In the coming articles, I’ll show you the techniques these companies use to collect data and what you can do with this data but, first, let’s see why data is so important nowadays.
The concept of data as a strategic asset has been gaining momentum in the past years, however, regular people aren’t able to see the real value in data.
We know big tech companies have been collecting data for a long time. We know that year after year new regulations about the use of data are created. That said, most of us still don’t understand the impact data has on our society.
A few years ago, The Economist published an article called “The world’s most valuable resource is no longer oil, but data.” However, for regular folks, it’s still hard to understand how data can be the new oil.

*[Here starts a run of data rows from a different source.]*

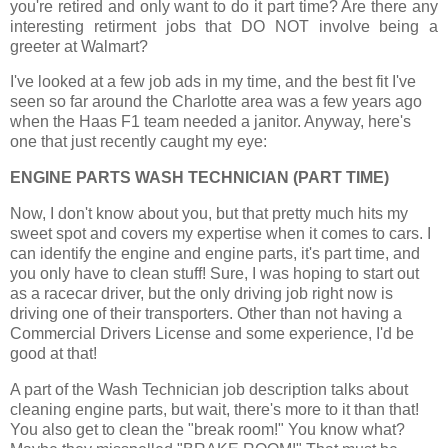
you're retired and only want to do it part time? Are there any
interesting retirment jobs that DO NOT involve being a
greeter at Walmart?
I've looked at a few job ads in my time, and the best fit I've
seen so far around the Charlotte area was a few years ago
when the Haas F1 team needed a janitor. Anyway, here's
one that just recently caught my eye:
ENGINE PARTS WASH TECHNICIAN (PART TIME)
Now, I don't know about you, but that pretty much hits my
sweet spot and covers my expertise when it comes to cars. I
can identify the engine and engine parts, it's part time, and
you only have to clean stuff! Sure, I was hoping to start out
as a racecar driver, but the only driving job right now is
driving one of their transporters. Other than not having a
Commercial Drivers License and some experience, I'd be
good at that!
A part of the Wash Technician job description talks about
cleaning engine parts, but wait, there's more to it than that!
You also get to clean the "break room!"
You know what?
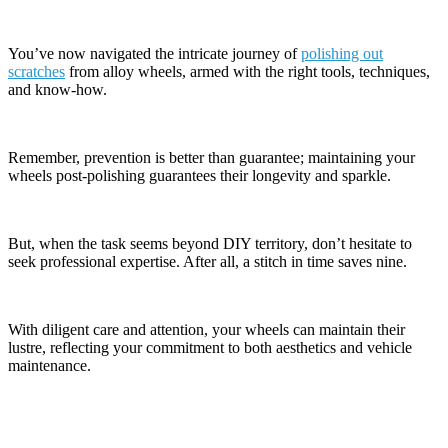
You’ve now navigated the intricate journey of
polishing out
scratches
from alloy wheels, armed with the right tools, techniques,
and know-how.
Remember, prevention is better than guarantee; maintaining your
wheels post-polishing guarantees their longevity and sparkle.
But, when the task seems beyond DIY territory, don’t hesitate to
seek professional expertise. After all, a stitch in time saves nine.
With diligent care and attention, your wheels can maintain their
lustre, reflecting your commitment to both aesthetics and vehicle
maintenance.
Contact Information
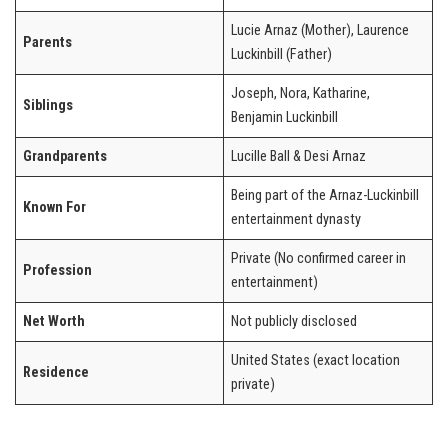
Lucie Arnaz (Mother), Laurence
Parents
Luckinbill (Father)
Joseph, Nora, Katharine,
Siblings
Benjamin Luckinbill
Grandparents
Lucille Ball & Desi Arnaz
Being part of the Arnaz-Luckinbill
Known For
entertainment dynasty
Private (No confirmed career in
Profession
entertainment)
Net Worth
Not publicly disclosed
United States (exact location
Residence
private)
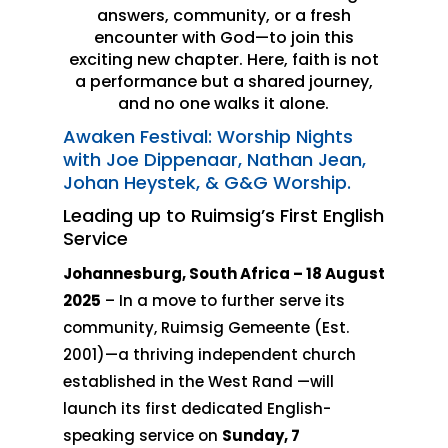
answers, community, or a fresh
encounter with God—to join this
exciting new chapter. Here, faith is not
a performance but a shared journey,
and no one walks it alone.
Awaken Festival: Worship Nights
with Joe Dippenaar, Nathan Jean,
Johan Heystek, & G&G Worship.
Leading up to Ruimsig’s First English
Service
Johannesburg, South Africa – 18 August
2025
– In a move to further serve its
community, Ruimsig Gemeente (Est.
2001)—a thriving independent church
established in the West Rand —will
launch its first dedicated English-
speaking service on
Sunday, 7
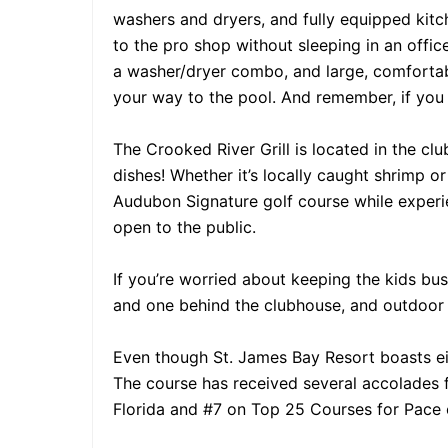
washers and dryers, and fully equipped kitc
to the pro shop without sleeping in an office
a washer/dryer combo, and large, comfortabl
your way to the pool. And remember, if yo
The Crooked River Grill is located in the cl
dishes! Whether it’s locally caught shrimp or 
Audubon Signature golf course while experien
open to the public.
If you’re worried about keeping the kids bus
and one behind the clubhouse, and outdoor g
Even though St. James Bay Resort boasts eigh
The course has received several accolades f
Florida and #7 on Top 25 Courses for Pace o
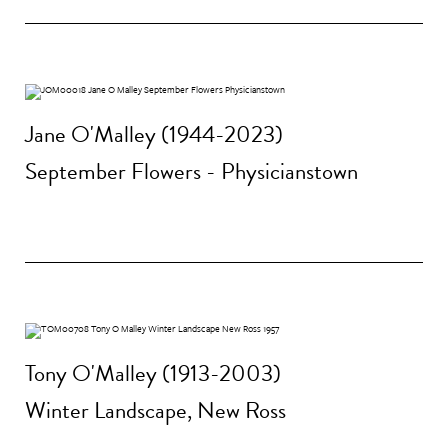
Jane O'Malley (1944-2023)
September Flowers - Physicianstown
Tony O'Malley (1913-2003)
Winter Landscape, New Ross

Data and oil have some similarities, but also some differences. Here are some of them.
1. Data and oil need to be refined
Data and oil are rarely used in their raw state.

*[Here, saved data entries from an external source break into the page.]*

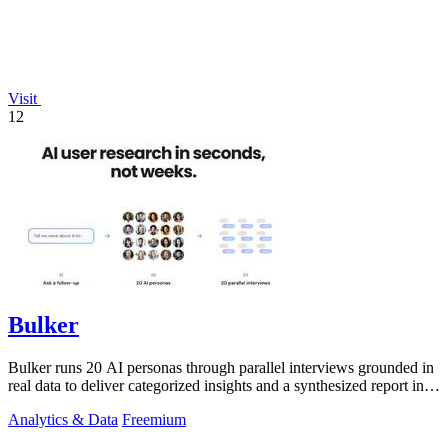
Visit
12
Bulker
Bulker runs 20 AI personas through parallel interviews grounded in
real data to deliver categorized insights and a synthesized report in
seconds.
Analytics & Data
Freemium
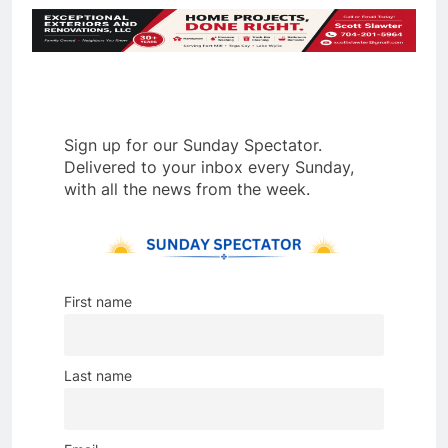
Sign up for our Sunday Spectator.
Delivered to your inbox every Sunday,
with all the news from the week.
First name
Last name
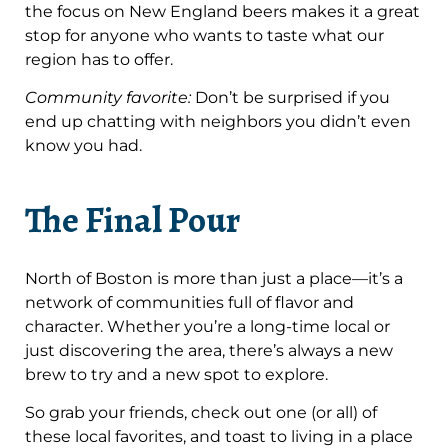
the focus on New England beers makes it a great
stop for anyone who wants to taste what our
region has to offer.
Community favorite:
Don’t be surprised if you
end up chatting with neighbors you didn’t even
know you had.
The Final Pour
North of Boston is more than just a place—it’s a
network of communities full of flavor and
character. Whether you’re a long-time local or
just discovering the area, there’s always a new
brew to try and a new spot to explore.
So grab your friends, check out one (or all) of
these local favorites, and toast to living in a place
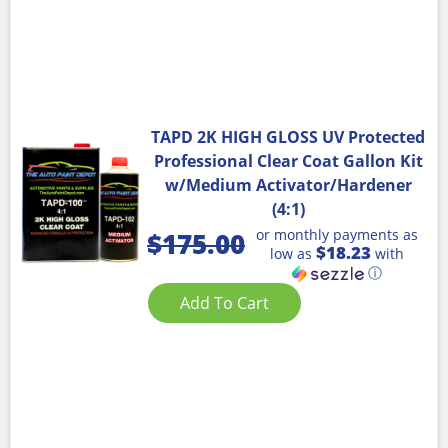
TAPD 2K HIGH GLOSS UV Protected
Professional Clear Coat Gallon Kit
w/Medium Activator/Hardener
(4:1)
or monthly payments as
$
175.00
$18.23
low as
with
ⓘ
Add To Cart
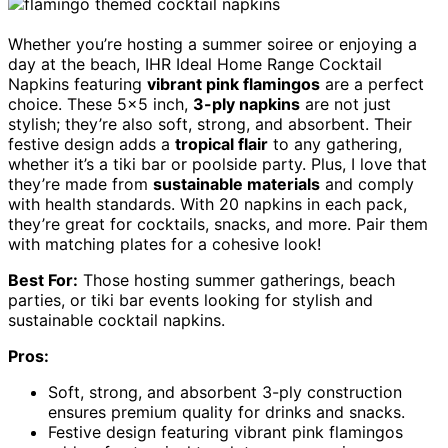
Whether you’re hosting a summer soiree or enjoying a
day at the beach, IHR Ideal Home Range Cocktail
Napkins featuring
vibrant pink flamingos
are a perfect
choice. These 5×5 inch,
3-ply napkins
are not just
stylish; they’re also soft, strong, and absorbent. Their
festive design adds a
tropical flair
to any gathering,
whether it’s a tiki bar or poolside party. Plus, I love that
they’re made from
sustainable materials
and comply
with health standards. With 20 napkins in each pack,
they’re great for cocktails, snacks, and more. Pair them
with matching plates for a cohesive look!
Best For:
Those hosting summer gatherings, beach
parties, or tiki bar events looking for stylish and
sustainable cocktail napkins.
Pros:
Soft, strong, and absorbent 3-ply construction
ensures premium quality for drinks and snacks.
Festive design featuring vibrant pink flamingos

If oil is unrefined, it cannot be used. For oil to be useful, it has to be extracted, refined, and distributed. The same happens with data. We don’t use the data as soon as it’s extracted, but we have to process it first before it’s ready for analysis.
Here’s how Clive Humby, the data science entrepreneur who coined the phrase “data is the new oil,” compares oil and data.
“Data is the new oil. Like oil, data is valuable, but if unrefined, it cannot really be used. It has to be changed into gas, plastic, chemicals, etc. to create a valuable entity that drives profitable activity. So, must data be broken down, analysed for it to have value.”
This is true. Once data is collected, it needs to be cleaned and transformed to get it in the desired format. Why? Well, real-world data is messy, so there might be inaccurate or missing data that we need to deal with.
To put it simply, imagine you have collected data from a survey. You can be confident that the results obtained from the multiple-choice questions don’t need much preprocessing, but things change with the open-ended questions because people can answer whatever they want (sometimes without following a common pattern) and even leave an answer blank.
Real-world data is sometimes as messy as those open-ended questions.
This is why raw data isn’t enough. Only after the data is “refined” we can make the most of it by making reports, doing analysis, and creating something valuable.